== Task details ==
Each line of the records is to be copied verbatim.

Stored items
● ● ● ● ● ● ●

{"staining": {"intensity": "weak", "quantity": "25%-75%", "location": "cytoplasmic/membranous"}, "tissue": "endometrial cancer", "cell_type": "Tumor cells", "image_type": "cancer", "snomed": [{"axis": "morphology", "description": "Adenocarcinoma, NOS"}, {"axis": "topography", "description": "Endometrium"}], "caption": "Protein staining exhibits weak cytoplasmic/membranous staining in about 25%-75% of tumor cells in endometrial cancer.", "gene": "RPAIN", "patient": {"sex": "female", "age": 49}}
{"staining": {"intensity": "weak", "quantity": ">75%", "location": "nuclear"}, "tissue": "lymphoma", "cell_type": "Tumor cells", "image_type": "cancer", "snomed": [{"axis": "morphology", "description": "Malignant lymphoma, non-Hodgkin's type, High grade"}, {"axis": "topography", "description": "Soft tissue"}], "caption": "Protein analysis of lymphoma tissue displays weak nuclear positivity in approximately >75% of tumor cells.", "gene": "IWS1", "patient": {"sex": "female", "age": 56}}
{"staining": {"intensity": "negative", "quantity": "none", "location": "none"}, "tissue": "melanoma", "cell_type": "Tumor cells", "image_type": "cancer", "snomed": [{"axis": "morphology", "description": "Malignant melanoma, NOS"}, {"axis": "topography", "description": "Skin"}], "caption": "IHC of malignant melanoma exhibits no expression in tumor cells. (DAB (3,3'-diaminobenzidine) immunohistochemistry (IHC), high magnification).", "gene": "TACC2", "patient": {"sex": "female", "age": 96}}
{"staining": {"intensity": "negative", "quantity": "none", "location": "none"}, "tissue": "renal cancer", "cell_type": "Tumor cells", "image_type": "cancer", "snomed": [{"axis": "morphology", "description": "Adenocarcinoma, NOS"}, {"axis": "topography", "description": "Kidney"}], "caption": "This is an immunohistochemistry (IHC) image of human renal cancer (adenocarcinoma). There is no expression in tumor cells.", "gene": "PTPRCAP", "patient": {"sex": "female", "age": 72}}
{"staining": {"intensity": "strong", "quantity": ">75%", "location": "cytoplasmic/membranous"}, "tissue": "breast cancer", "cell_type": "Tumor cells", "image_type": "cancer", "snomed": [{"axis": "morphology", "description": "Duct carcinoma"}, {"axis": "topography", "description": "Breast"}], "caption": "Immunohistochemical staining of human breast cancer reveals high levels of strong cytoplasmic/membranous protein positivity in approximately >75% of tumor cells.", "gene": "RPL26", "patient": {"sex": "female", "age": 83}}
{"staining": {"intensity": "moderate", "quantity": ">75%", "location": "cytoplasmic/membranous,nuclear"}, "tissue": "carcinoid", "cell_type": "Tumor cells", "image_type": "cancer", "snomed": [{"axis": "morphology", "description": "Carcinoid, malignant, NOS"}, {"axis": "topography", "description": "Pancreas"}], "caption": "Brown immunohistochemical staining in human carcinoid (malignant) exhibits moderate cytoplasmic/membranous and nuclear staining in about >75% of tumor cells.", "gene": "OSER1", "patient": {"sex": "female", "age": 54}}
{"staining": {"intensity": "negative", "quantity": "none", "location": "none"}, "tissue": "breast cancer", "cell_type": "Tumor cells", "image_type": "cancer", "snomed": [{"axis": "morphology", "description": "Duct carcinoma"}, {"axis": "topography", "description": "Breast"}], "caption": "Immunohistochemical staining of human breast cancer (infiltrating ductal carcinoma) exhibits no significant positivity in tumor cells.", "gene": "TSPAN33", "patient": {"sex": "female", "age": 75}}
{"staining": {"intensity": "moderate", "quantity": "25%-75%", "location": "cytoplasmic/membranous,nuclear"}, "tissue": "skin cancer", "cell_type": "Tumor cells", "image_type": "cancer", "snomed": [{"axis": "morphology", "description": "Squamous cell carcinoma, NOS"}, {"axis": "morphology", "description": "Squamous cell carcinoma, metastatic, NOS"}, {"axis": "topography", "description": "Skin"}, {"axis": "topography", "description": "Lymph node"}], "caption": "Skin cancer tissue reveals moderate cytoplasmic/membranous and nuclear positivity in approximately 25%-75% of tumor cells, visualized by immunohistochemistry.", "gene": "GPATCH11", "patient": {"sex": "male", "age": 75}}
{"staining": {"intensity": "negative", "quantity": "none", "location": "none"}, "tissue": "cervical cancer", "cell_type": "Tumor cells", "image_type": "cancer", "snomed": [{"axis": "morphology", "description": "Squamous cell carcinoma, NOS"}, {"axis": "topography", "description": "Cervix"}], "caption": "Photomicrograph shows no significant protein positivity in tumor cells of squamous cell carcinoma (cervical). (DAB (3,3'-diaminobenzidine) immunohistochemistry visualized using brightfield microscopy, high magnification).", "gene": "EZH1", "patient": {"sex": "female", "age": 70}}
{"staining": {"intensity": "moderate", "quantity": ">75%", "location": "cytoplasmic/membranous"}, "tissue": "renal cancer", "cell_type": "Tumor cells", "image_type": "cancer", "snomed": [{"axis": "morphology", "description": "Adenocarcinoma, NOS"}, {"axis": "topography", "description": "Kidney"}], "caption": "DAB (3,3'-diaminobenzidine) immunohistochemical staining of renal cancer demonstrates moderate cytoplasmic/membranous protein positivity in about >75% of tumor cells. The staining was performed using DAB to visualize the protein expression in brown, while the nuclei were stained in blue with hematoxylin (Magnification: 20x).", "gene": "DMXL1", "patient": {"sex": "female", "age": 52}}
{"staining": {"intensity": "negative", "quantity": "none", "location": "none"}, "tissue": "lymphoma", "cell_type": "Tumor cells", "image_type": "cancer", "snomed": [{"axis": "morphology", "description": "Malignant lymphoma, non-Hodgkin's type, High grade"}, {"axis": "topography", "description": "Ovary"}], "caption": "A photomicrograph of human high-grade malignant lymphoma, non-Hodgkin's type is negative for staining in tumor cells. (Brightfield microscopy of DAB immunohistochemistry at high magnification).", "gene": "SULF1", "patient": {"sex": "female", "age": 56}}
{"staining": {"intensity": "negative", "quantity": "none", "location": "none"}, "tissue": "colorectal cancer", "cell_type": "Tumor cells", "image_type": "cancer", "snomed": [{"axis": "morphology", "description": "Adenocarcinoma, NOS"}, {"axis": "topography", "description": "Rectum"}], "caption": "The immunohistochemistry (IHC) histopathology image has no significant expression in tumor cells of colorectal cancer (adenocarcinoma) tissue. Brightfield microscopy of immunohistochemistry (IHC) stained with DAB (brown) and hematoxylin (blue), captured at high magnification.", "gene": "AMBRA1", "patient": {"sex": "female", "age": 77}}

● ● ● ● ● ● ●

== Written answer ==
{"staining": {"intensity": "weak", "quantity": "25%-75%", "location": "cytoplasmic/membranous"}, "tissue": "endometrial cancer", "cell_type": "Tumor cells", "image_type": "cancer", "snomed": [{"axis": "morphology", "description": "Adenocarcinoma, NOS"}, {"axis": "topography", "description": "Endometrium"}], "caption": "Protein staining exhibits weak cytoplasmic/membranous staining in about 25%-75% of tumor cells in endometrial cancer.", "gene": "RPAIN", "patient": {"sex": "female", "age": 49}}
{"staining": {"intensity": "weak", "quantity": ">75%", "location": "nuclear"}, "tissue": "lymphoma", "cell_type": "Tumor cells", "image_type": "cancer", "snomed": [{"axis": "morphology", "description": "Malignant lymphoma, non-Hodgkin's type, High grade"}, {"axis": "topography", "description": "Soft tissue"}], "caption": "Protein analysis of lymphoma tissue displays weak nuclear positivity in approximately >75% of tumor cells.", "gene": "IWS1", "patient": {"sex": "female", "age": 56}}
{"staining": {"intensity": "negative", "quantity": "none", "location": "none"}, "tissue": "melanoma", "cell_type": "Tumor cells", "image_type": "cancer", "snomed": [{"axis": "morphology", "description": "Malignant melanoma, NOS"}, {"axis": "topography", "description": "Skin"}], "caption": "IHC of malignant melanoma exhibits no expression in tumor cells. (DAB (3,3'-diaminobenzidine) immunohistochemistry (IHC), high magnification).", "gene": "TACC2", "patient": {"sex": "female", "age": 96}}
{"staining": {"intensity": "negative", "quantity": "none", "location": "none"}, "tissue": "renal cancer", "cell_type": "Tumor cells", "image_type": "cancer", "snomed": [{"axis": "morphology", "description": "Adenocarcinoma, NOS"}, {"axis": "topography", "description": "Kidney"}], "caption": "This is an immunohistochemistry (IHC) image of human renal cancer (adenocarcinoma). There is no expression in tumor cells.", "gene": "PTPRCAP", "patient": {"sex": "female", "age": 72}}
{"staining": {"intensity": "strong", "quantity": ">75%", "location": "cytoplasmic/membranous"}, "tissue": "breast cancer", "cell_type": "Tumor cells", "image_type": "cancer", "snomed": [{"axis": "morphology", "description": "Duct carcinoma"}, {"axis": "topography", "description": "Breast"}], "caption": "Immunohistochemical staining of human breast cancer reveals high levels of strong cytoplasmic/membranous protein positivity in approximately >75% of tumor cells.", "gene": "RPL26", "patient": {"sex": "female", "age": 83}}
{"staining": {"intensity": "moderate", "quantity": ">75%", "location": "cytoplasmic/membranous,nuclear"}, "tissue": "carcinoid", "cell_type": "Tumor cells", "image_type": "cancer", "snomed": [{"axis": "morphology", "description": "Carcinoid, malignant, NOS"}, {"axis": "topography", "description": "Pancreas"}], "caption": "Brown immunohistochemical staining in human carcinoid (malignant) exhibits moderate cytoplasmic/membranous and nuclear staining in about >75% of tumor cells.", "gene": "OSER1", "patient": {"sex": "female", "age": 54}}
{"staining": {"intensity": "negative", "quantity": "none", "location": "none"}, "tissue": "breast cancer", "cell_type": "Tumor cells", "image_type": "cancer", "snomed": [{"axis": "morphology", "description": "Duct carcinoma"}, {"axis": "topography", "description": "Breast"}], "caption": "Immunohistochemical staining of human breast cancer (infiltrating ductal carcinoma) exhibits no significant positivity in tumor cells.", "gene": "TSPAN33", "patient": {"sex": "female", "age": 75}}
{"staining": {"intensity": "moderate", "quantity": "25%-75%", "location": "cytoplasmic/membranous,nuclear"}, "tissue": "skin cancer", "cell_type": "Tumor cells", "image_type": "cancer", "snomed": [{"axis": "morphology", "description": "Squamous cell carcinoma, NOS"}, {"axis": "morphology", "description": "Squamous cell carcinoma, metastatic, NOS"}, {"axis": "topography", "description": "Skin"}, {"axis": "topography", "description": "Lymph node"}], "caption": "Skin cancer tissue reveals moderate cytoplasmic/membranous and nuclear positivity in approximately 25%-75% of tumor cells, visualized by immunohistochemistry.", "gene": "GPATCH11", "patient": {"sex": "male", "age": 75}}
{"staining": {"intensity": "negative", "quantity": "none", "location": "none"}, "tissue": "cervical cancer", "cell_type": "Tumor cells", "image_type": "cancer", "snomed": [{"axis": "morphology", "description": "Squamous cell carcinoma, NOS"}, {"axis": "topography", "description": "Cervix"}], "caption": "Photomicrograph shows no significant protein positivity in tumor cells of squamous cell carcinoma (cervical). (DAB (3,3'-diaminobenzidine) immunohistochemistry visualized using brightfield microscopy, high magnification).", "gene": "EZH1", "patient": {"sex": "female", "age": 70}}
{"staining": {"intensity": "moderate", "quantity": ">75%", "location": "cytoplasmic/membranous"}, "tissue": "renal cancer", "cell_type": "Tumor cells", "image_type": "cancer", "snomed": [{"axis": "morphology", "description": "Adenocarcinoma, NOS"}, {"axis": "topography", "description": "Kidney"}], "caption": "DAB (3,3'-diaminobenzidine) immunohistochemical staining of renal cancer demonstrates moderate cytoplasmic/membranous protein positivity in about >75% of tumor cells. The staining was performed using DAB to visualize the protein expression in brown, while the nuclei were stained in blue with hematoxylin (Magnification: 20x).", "gene": "DMXL1", "patient": {"sex": "female", "age": 52}}
{"staining": {"intensity": "negative", "quantity": "none", "location": "none"}, "tissue": "lymphoma", "cell_type": "Tumor cells", "image_type": "cancer", "snomed": [{"axis": "morphology", "description": "Malignant lymphoma, non-Hodgkin's type, High grade"}, {"axis": "topography", "description": "Ovary"}], "caption": "A photomicrograph of human high-grade malignant lymphoma, non-Hodgkin's type is negative for staining in tumor cells. (Brightfield microscopy of DAB immunohistochemistry at high magnification).", "gene": "SULF1", "patient": {"sex": "female", "age": 56}}
{"staining": {"intensity": "negative", "quantity": "none", "location": "none"}, "tissue": "colorectal cancer", "cell_type": "Tumor cells", "image_type": "cancer", "snomed": [{"axis": "morphology", "description": "Adenocarcinoma, NOS"}, {"axis": "topography", "description": "Rectum"}], "caption": "The immunohistochemistry (IHC) histopathology image has no significant expression in tumor cells of colorectal cancer (adenocarcinoma) tissue. Brightfield microscopy of immunohistochemistry (IHC) stained with DAB (brown) and hematoxylin (blue), captured at high magnification.", "gene": "AMBRA1", "patient": {"sex": "female", "age": 77}}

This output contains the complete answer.